Decided on August 16, 2007
SUPREME COURT OF THE STATE OF NEW YORK
APPELLATE TERM: 2nd and 11th JUDICIAL DISTRICTS
PRESENT:: PESCE, P.J., RIOS and BELEN, JJ
2006-855 K C.

Infinity Health Products, Ltd. as assignee of Zachary Pierre-Vil, Respondent,

against

State Farm Mutual Automobile Ins. Co., Appellant.

Appeal from an order of the Civil Court of the City of New York, Kings County (George J. Silver, J.), entered March 17, 2006, deemed an appeal from a judgment entered on April 10, 2006 (see CPLR 5501 [c]). The judgment, entered pursuant to the March 17, 2006 order granting plaintiff's motion for summary judgment and implicitly denying defendant's cross motion for summary judgment, awarded plaintiff the principal sum of $864.75.


Judgment reversed without costs, the branch of the order entered March 17, 2006 which granted plaintiff's motion for summary judgment vacated and plaintiff's motion for summary judgment denied.
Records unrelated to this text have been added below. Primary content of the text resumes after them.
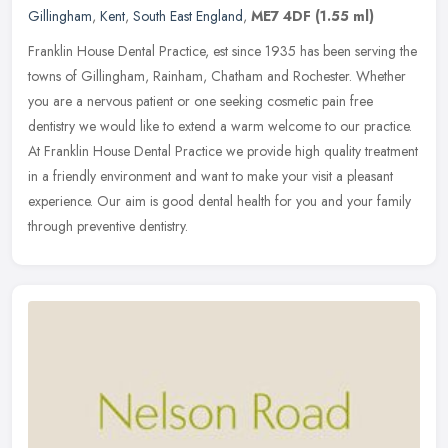
Gillingham
,
Kent
,
South East England
,
ME7 4DF
(1.55 ml)
Franklin House Dental Practice, est since 1935 has been serving the
towns of Gillingham, Rainham, Chatham and Rochester. Whether
you are a nervous patient or one seeking cosmetic pain free
dentistry
we would like to extend a warm welcome to our practice.
At Franklin House Dental Practice we provide high quality treatment
in a friendly environment and want to make your visit a pleasant
experience. Our aim is good dental health for you and your family
through preventive dentistry.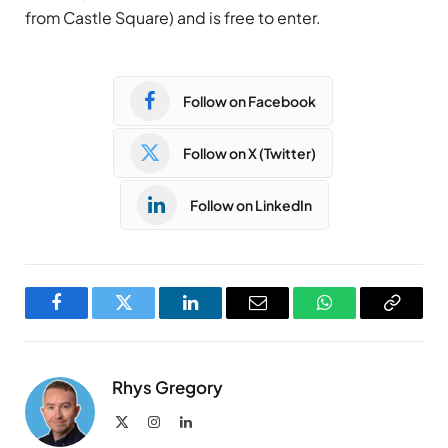
from Castle Square) and is free to enter.
Follow on Facebook
Follow on X (Twitter)
Follow on LinkedIn
Facebook
Twitter
LinkedIn
Email
WhatsApp
Copy
Link
Rhys Gregory
X
Instagram
LinkedIn
(Twitter)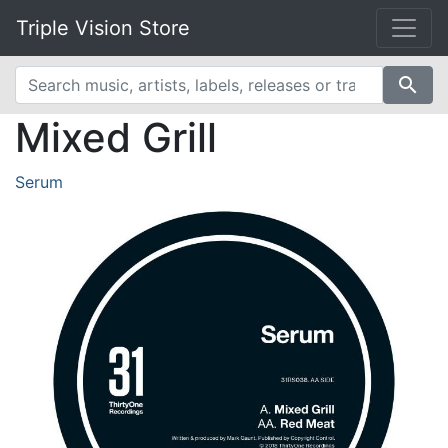
Triple Vision Store
search
Mixed Grill
Serum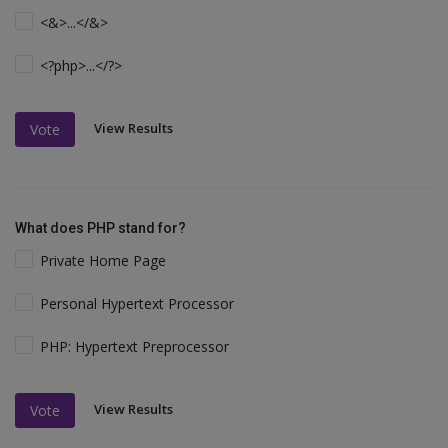
<&>...</&>
<?php>...</?>
View Results
Vote
What does PHP stand for?
Private Home Page
Personal Hypertext Processor
PHP: Hypertext Preprocessor
View Results
Vote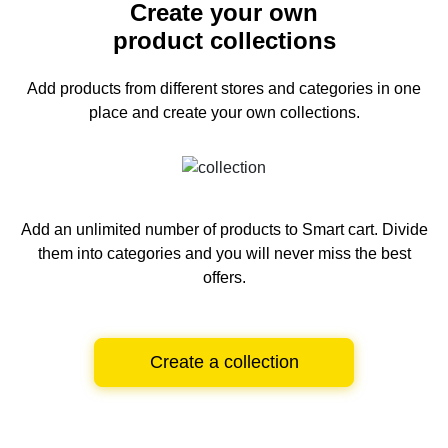
Create your own
product collections
Add products from different stores and categories
in one
place and create your own collections.
Add an unlimited number of products to Smart cart.
Divide
them into categories and you will never miss the best
offers.
Create a collection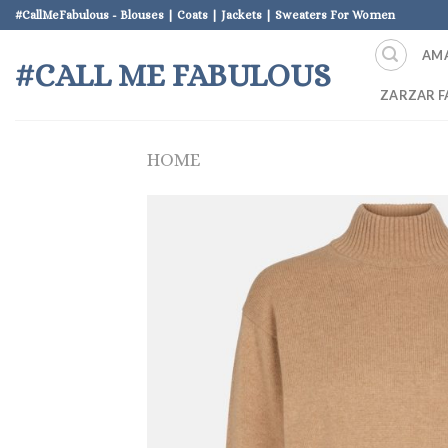
Skip
#CallMeFabulous - Blouses | Coats | Jackets | Sweaters For Women
to
AM
content
#CALL ME FABULOUS
ZARZAR F
HOME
In this action by a provider to recover assigned first-party no-fault benefits, plaintiff's motion for summary judgment was granted. The sole issue raised on appeal is whether defendant proffered sufficient evidence to demonstrate that there was an issue of fact as to whether the injuries plaintiff's assignor allegedly sustained arose from an insured incident (see Central Gen. Hosp. v Chubb Group of Ins. Cos., 90 NY2d 195, 199 [1997]). Upon a review of the record, we find that the affidavit submitted by defendant's investigator was sufficient to demonstrate a "founded belief that the alleged injur[ies] do[] not arise out of an insured incident" (id. at 199). Accordingly, since defendant demonstrated the existence of a triable issue of fact as to whether [*2]there was a lack of coverage (see Central Gen. Hosp. v Chubb Group of Ins. Cos., 90 NY2d 195, supra; Zuckerman v City of New York, 49 NY2d 557 [1980]), plaintiff was not entitled to summary judgment.Pesce, P.J., Rios and Belen, JJ., concur.